##### QUOTED PASSAGE

It’s amazing how quickly I am used again to the cold after the warmth of Ethiopia, a testimony to the adaptability of our systems. It was bitter cold when I got up yesterday before dawn and it took awhile for the car to heat up. But that is why we have winter clothes.
With a good, fast and reliable internet connection again I can take advantage of the many webcasts that are offered for free. In the last two days I ‘attended’ two of them. One was a lecture about a history of AIDS in the US which was fascinating in content; the other one was fascinating in process. The designers of the latter created a community of 100 plus people that produced three ‘poems’ together while exploring modes of working together that was based on Ralph Stacey’s Managing the Unknowable, all in one hour. At the end I was sad to log off. People from all over the world had signed in to this amazing interactive session about human systems dynamics and collaboration.
I celebrated the resilience of our species with two colleagues at the end of the day in a restaurant that comes with many memories, happy and sad, in Somerville. Alison was the reason for us getting together. She is on a sort of bereavement sabbatical as she deals with the emotional and organizational aftermath of her father’s passing. We toasted to deep friendships and ate comfort foods that our resilient bodies took in without any form of protest.

##########
##### DATA EXCERPTS

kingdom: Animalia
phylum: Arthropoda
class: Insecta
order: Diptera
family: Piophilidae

##########
##### DATA EXCERPTS

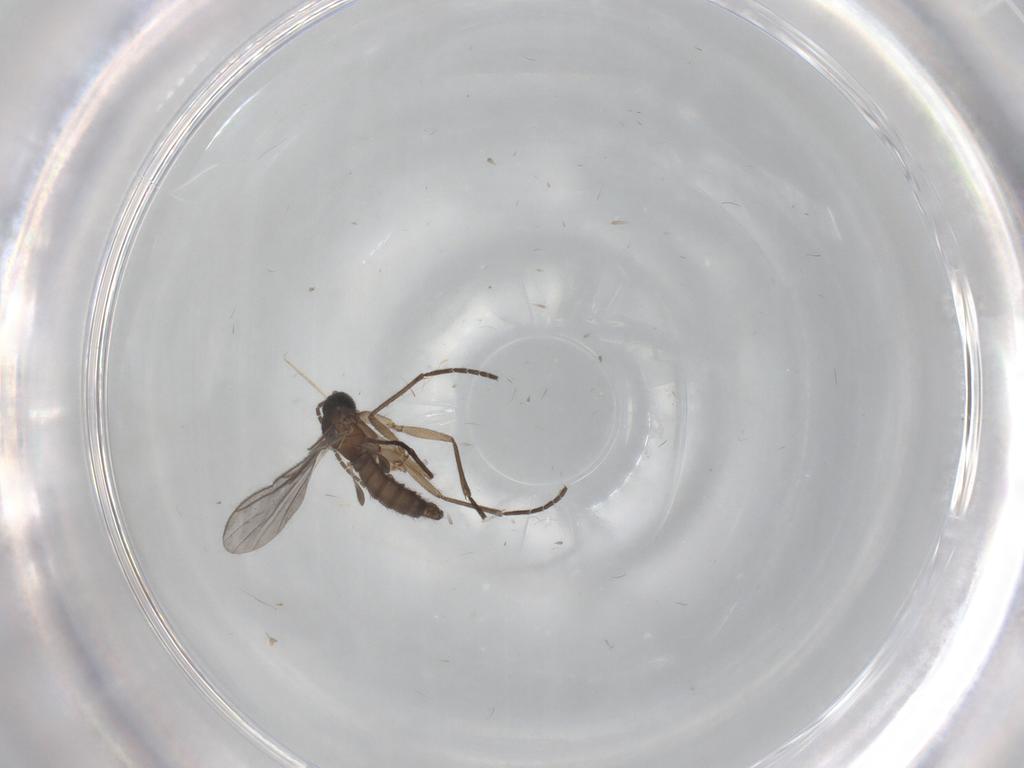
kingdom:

##########

◆ **AIM**: Reproduce the part of the winter journal entry starting at "I celebrated the" and ending at "form of protest.". The listing is not used in this exercise.

◆ **WRITTEN ANSWER**:
I celebrated the resilience of our species with two colleagues at the end of the day in a restaurant that comes with many memories, happy and sad, in Somerville. Alison was the reason for us getting together. She is on a sort of bereavement sabbatical as she deals with the emotional and organizational aftermath of her father’s passing. We toasted to deep friendships and ate comfort foods that our resilient bodies took in without any form of protest.